Вольтер положил руку Бену на плечо:
– Господин Франклин только что горячо убеждал меня, что народ его страны больше не нуждается в короле.
– Он действительно в нем не нуждается, – продолжал настаивать на своем Франклин.
– Но народ, похоже, придерживается противоположного мнения.
– Да, именно так, – согласился с ним Франклин. – По крайней мере, часть из них. А что думают пуритане, квакеры, анабаптисты, французские и голландские протестанты? Не говоря уже о неграх…
– Если глаза меня не обманывают, – сказал Роберт, – то они все здесь, в толпе. Я думаю, большинство людей, независимо от того, католики они или нет, убеждены, что лучше жить в стране, где есть король, нежели в той, где его нет.
– Ты негров упомянул, – сказал Вольтер. – Судя по цвету толпы, они, похоже, составляют большую часть населения в городе. Но ведь они же рабы. А ты говоришь о них так, будто им разрешено иметь свое мнение.
– Все немного не так, – сказал Франклин. – Когда городом правил Черная Борода, он освободил рабов с целью подорвать власть крупных плантаторов и землевладельцев, которым не нравилось его правление, более того, он их вооружил и сформировал из них отряды сторожей общественного порядка. И после его гибели они продолжают оставаться свободными, но правом голоса обладают очень немногие, равно как и частной собственностью. Лет пять назад они пробовали поднять восстание и добились права на одного представителя в Собрании.
– Браво! – воскликнул Вольтер.
– Разделяю с тобой твою радость. А ты обратил внимание, что здесь, на площади, они не особенно выражают свой восторг. Они помнят, что в период английского правления они были рабами, и знают, что при короле многие пожелают снова их сделать таковыми.

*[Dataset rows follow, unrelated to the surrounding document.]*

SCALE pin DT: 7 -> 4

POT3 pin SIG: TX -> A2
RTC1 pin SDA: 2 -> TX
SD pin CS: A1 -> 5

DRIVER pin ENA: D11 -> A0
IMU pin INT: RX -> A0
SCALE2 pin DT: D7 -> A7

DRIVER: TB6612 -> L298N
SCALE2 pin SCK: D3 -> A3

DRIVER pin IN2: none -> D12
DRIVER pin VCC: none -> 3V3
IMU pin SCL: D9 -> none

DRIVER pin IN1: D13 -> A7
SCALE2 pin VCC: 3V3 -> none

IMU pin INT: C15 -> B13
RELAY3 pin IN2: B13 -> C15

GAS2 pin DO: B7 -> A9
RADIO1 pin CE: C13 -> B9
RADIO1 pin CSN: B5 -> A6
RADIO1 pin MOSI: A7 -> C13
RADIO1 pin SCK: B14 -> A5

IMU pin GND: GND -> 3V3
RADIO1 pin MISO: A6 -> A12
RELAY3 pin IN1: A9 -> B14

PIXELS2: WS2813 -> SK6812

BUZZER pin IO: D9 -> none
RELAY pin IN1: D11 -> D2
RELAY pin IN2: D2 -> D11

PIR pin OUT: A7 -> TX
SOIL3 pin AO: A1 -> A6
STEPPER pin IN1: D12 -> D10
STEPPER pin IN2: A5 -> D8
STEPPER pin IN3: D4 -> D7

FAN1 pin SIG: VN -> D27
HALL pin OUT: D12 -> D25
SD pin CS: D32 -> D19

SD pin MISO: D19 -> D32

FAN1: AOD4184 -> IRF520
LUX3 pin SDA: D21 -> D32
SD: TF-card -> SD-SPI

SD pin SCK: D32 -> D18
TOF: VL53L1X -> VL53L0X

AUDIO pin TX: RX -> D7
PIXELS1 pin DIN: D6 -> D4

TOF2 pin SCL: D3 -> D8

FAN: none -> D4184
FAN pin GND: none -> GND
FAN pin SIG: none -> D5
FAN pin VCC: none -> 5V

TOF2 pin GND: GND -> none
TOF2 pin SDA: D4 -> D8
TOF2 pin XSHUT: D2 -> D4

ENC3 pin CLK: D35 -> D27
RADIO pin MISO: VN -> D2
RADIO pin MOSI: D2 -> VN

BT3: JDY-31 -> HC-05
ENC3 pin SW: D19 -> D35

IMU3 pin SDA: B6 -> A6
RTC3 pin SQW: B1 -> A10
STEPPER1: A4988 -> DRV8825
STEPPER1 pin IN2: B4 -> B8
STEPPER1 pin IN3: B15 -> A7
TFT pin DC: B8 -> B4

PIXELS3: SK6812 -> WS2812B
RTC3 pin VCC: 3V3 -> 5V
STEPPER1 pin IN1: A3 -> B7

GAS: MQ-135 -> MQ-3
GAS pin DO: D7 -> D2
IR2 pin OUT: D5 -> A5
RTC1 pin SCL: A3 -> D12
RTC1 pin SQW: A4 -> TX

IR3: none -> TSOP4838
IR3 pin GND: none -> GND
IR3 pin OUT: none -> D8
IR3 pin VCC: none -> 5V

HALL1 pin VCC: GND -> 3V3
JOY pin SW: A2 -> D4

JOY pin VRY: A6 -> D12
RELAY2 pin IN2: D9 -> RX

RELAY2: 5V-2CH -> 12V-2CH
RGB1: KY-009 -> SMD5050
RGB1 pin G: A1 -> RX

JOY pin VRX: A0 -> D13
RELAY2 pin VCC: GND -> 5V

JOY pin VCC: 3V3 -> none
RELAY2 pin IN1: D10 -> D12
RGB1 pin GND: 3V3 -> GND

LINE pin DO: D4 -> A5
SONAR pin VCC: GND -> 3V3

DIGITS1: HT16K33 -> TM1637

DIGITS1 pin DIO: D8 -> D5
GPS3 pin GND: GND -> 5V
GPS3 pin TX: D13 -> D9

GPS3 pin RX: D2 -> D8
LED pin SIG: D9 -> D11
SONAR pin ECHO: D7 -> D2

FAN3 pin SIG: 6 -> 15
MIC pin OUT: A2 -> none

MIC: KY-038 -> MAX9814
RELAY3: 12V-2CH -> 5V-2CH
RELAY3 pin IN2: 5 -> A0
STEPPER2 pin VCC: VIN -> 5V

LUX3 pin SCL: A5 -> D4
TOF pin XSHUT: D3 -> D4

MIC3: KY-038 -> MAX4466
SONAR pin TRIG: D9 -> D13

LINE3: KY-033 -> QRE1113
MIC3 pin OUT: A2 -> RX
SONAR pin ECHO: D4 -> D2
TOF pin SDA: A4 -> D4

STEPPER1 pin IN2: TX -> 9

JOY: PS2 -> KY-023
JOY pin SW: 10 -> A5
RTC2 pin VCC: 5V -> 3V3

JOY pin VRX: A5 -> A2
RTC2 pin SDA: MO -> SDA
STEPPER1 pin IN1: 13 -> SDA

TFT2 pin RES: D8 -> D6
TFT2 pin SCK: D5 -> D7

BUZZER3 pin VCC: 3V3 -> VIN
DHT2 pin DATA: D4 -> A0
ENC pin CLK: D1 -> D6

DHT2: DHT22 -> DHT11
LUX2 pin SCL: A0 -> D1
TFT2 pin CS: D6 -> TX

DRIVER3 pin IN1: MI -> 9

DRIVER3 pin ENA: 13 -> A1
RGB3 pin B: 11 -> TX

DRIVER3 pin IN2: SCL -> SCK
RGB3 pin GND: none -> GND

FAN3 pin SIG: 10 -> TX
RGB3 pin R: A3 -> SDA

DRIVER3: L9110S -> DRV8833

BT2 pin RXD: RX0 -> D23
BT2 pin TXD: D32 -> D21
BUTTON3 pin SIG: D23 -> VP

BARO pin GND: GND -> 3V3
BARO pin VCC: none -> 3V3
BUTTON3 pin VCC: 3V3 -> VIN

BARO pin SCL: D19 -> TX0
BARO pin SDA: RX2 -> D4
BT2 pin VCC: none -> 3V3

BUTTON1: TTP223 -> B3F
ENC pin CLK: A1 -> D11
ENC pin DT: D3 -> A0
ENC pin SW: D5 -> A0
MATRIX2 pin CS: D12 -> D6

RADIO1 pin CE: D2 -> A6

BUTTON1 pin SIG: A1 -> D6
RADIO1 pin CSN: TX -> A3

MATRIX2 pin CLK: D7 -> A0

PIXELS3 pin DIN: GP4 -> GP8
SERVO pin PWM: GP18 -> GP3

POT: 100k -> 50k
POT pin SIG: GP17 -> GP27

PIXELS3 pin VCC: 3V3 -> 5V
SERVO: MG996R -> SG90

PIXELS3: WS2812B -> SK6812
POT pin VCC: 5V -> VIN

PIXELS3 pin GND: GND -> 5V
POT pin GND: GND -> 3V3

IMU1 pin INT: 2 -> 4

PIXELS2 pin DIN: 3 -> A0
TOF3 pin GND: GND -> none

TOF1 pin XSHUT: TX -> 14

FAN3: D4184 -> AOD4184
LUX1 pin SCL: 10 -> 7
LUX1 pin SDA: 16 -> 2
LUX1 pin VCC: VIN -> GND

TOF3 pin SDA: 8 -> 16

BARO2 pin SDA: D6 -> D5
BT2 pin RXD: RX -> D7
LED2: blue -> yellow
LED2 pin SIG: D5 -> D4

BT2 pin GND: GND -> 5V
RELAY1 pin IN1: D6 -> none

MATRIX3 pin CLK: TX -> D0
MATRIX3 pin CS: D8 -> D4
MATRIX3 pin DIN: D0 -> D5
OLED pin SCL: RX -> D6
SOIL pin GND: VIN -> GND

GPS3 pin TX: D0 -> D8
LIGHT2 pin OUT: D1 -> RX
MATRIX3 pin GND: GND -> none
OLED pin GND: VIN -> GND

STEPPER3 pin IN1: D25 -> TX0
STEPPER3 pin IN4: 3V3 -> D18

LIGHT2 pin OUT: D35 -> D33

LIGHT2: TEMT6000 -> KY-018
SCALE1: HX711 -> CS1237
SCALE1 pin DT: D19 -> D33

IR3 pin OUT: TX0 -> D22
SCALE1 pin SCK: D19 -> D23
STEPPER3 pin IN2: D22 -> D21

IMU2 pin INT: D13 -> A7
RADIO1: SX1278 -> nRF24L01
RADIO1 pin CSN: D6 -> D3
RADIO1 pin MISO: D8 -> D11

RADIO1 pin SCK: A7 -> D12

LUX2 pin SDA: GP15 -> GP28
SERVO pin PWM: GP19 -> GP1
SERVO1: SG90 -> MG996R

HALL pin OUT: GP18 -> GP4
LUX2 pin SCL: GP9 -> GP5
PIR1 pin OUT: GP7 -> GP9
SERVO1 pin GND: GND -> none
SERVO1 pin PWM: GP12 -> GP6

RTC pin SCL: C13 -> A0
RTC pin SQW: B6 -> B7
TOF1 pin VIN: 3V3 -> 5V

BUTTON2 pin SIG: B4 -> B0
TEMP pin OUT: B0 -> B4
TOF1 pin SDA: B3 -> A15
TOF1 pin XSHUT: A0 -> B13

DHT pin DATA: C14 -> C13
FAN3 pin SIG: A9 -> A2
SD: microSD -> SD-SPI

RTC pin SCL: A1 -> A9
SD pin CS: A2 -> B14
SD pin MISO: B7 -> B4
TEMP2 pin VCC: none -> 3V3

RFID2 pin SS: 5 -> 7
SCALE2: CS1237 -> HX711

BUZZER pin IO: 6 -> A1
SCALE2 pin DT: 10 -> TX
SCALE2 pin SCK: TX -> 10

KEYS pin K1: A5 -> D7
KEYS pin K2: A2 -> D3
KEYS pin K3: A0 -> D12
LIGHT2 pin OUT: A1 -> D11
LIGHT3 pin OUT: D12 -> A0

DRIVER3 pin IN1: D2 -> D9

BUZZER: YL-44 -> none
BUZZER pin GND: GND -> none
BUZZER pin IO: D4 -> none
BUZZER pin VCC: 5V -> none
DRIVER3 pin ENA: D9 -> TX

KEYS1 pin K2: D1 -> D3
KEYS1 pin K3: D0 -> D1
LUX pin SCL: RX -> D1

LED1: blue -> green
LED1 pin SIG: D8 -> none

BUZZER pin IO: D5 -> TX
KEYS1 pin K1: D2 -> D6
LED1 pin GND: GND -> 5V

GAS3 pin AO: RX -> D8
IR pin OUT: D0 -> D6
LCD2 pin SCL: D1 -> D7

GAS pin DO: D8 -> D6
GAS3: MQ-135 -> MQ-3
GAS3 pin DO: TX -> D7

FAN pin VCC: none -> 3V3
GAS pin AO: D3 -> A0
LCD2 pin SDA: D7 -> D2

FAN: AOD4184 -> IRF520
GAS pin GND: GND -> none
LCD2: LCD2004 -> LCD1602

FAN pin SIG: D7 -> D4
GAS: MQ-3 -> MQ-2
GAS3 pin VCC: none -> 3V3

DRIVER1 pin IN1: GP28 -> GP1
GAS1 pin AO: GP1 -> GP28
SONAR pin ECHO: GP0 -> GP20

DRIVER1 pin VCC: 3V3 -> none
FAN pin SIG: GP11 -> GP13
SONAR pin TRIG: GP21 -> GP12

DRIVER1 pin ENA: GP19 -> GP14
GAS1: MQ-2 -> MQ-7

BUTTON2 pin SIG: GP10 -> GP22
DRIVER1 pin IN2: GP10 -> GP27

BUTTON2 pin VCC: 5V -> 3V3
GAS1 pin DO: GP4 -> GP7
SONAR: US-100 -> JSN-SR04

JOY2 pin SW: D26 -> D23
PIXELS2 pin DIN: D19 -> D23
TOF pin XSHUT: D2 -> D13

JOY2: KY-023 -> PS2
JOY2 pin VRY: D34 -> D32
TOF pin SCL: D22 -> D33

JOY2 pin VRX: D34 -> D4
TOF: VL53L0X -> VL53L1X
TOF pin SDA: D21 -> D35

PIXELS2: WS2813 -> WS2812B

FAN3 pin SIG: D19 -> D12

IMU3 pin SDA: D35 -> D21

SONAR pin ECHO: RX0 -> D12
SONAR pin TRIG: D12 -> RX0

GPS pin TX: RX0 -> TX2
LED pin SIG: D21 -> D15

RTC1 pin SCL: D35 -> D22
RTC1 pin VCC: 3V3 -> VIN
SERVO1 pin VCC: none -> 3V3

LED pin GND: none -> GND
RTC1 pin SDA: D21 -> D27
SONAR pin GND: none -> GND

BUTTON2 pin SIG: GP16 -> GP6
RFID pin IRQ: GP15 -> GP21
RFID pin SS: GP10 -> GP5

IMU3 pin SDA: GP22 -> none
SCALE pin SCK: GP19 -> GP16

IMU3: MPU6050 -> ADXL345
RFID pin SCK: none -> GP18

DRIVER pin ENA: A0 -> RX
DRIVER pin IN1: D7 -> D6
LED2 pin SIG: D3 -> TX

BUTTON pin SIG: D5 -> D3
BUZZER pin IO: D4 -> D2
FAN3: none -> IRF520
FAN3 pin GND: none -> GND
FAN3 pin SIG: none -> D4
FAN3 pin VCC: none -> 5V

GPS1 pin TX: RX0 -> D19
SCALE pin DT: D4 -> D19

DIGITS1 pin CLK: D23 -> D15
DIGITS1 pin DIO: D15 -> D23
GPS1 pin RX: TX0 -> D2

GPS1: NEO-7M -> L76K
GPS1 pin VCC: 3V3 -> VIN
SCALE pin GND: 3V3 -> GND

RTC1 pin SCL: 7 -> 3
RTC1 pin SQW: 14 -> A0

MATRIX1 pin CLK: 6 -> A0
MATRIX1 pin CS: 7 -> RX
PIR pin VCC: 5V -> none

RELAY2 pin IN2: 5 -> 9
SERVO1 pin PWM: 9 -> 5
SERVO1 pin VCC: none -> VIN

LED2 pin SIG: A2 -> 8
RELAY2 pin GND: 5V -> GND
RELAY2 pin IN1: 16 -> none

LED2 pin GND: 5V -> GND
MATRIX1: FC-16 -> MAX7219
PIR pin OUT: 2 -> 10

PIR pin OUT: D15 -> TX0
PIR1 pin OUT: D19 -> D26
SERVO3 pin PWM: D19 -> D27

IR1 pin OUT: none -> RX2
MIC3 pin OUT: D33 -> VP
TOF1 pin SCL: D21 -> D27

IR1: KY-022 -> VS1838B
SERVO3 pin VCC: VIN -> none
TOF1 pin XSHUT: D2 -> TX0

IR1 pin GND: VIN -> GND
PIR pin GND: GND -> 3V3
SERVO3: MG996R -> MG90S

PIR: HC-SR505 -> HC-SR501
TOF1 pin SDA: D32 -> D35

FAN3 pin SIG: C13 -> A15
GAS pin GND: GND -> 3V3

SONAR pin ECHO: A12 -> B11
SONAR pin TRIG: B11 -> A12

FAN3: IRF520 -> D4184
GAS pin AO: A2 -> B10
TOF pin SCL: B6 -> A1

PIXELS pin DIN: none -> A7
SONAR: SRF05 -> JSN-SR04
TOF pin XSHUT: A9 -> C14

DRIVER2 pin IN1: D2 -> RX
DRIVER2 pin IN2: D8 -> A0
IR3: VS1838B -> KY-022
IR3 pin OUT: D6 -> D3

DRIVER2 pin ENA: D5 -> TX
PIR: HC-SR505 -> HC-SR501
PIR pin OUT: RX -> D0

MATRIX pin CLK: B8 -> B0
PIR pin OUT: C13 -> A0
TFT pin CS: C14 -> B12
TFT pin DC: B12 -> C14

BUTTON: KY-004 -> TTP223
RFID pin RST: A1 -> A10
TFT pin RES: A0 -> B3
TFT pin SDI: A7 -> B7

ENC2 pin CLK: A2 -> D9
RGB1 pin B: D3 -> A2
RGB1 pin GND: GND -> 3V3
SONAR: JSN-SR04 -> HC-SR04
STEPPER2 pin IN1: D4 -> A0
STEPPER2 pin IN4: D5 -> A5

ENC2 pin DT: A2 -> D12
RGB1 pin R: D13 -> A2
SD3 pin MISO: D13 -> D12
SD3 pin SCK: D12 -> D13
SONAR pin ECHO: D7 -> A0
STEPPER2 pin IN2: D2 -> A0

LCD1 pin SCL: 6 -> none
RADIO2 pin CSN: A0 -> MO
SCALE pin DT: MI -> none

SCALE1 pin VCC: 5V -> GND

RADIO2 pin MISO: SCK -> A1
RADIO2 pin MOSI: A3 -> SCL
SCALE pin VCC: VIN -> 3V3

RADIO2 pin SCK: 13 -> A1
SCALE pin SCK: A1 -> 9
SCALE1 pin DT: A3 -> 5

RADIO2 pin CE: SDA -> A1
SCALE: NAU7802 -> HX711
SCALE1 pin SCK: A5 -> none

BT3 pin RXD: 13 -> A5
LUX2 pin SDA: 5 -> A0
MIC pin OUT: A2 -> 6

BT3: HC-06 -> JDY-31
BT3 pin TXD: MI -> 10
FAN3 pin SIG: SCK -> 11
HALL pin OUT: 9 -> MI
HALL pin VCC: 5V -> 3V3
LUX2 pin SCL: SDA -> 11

– А вот мой дядя, – прервал их разговор Роберт, показывая в сторону приближавшегося человека. – Приветствую вас, губернатор.
– Добрый день, джентльмены, – сказал подошедший человек. – Довольно яркое зрелище, а?
– Вы знали об этом событии, губернатор Нейрн?
– Ни в коей мере, – признался Нейрн, снял шляпу и вытер лоб. Ему было за сорок, волосы не напудрены, естественного русого цвета. – И очень жаль, а то бы я знал, чего ожидать.
– Но это претендент!
– Мистер Франклин, я бы поостерегся в наши дни употреблять такие слова.
Франклин пожал плечами.
– Одного слова для осведомленного достаточно, – сказал он.
– Кому-то и одного слова достаточно, а я бы, дядя, хотел несколько услышать, – саркастически заметил Роберт.
Губернатор, улыбаясь, повернулся к Вольтеру:
– Боюсь, не имею чести знать вас, сэр.
– Вольтер, к вашим услугам.
– Мой старый друг, – пояснил Франклин. – Он прибыл вместе с пре… со Стюартом.
– Ого! Возможно, в таком случае вы прольете больше света на происходящие события?
– Мне ничего, в общем-то, не известно, – признался Вольтер. – Я сел на голландский корабль, который направлялся в Ирландию, а там он мистическим образом вдруг стал английским. Там мы и взяли на борт нашего титулованного пассажира. На борту очень беспокоились, чтобы не было шпионов, и я чувствовал, что лишние вопросы могут дорого обойтись моему драгоценному здоровью, так что я вынужден был сдерживать свое любопытство.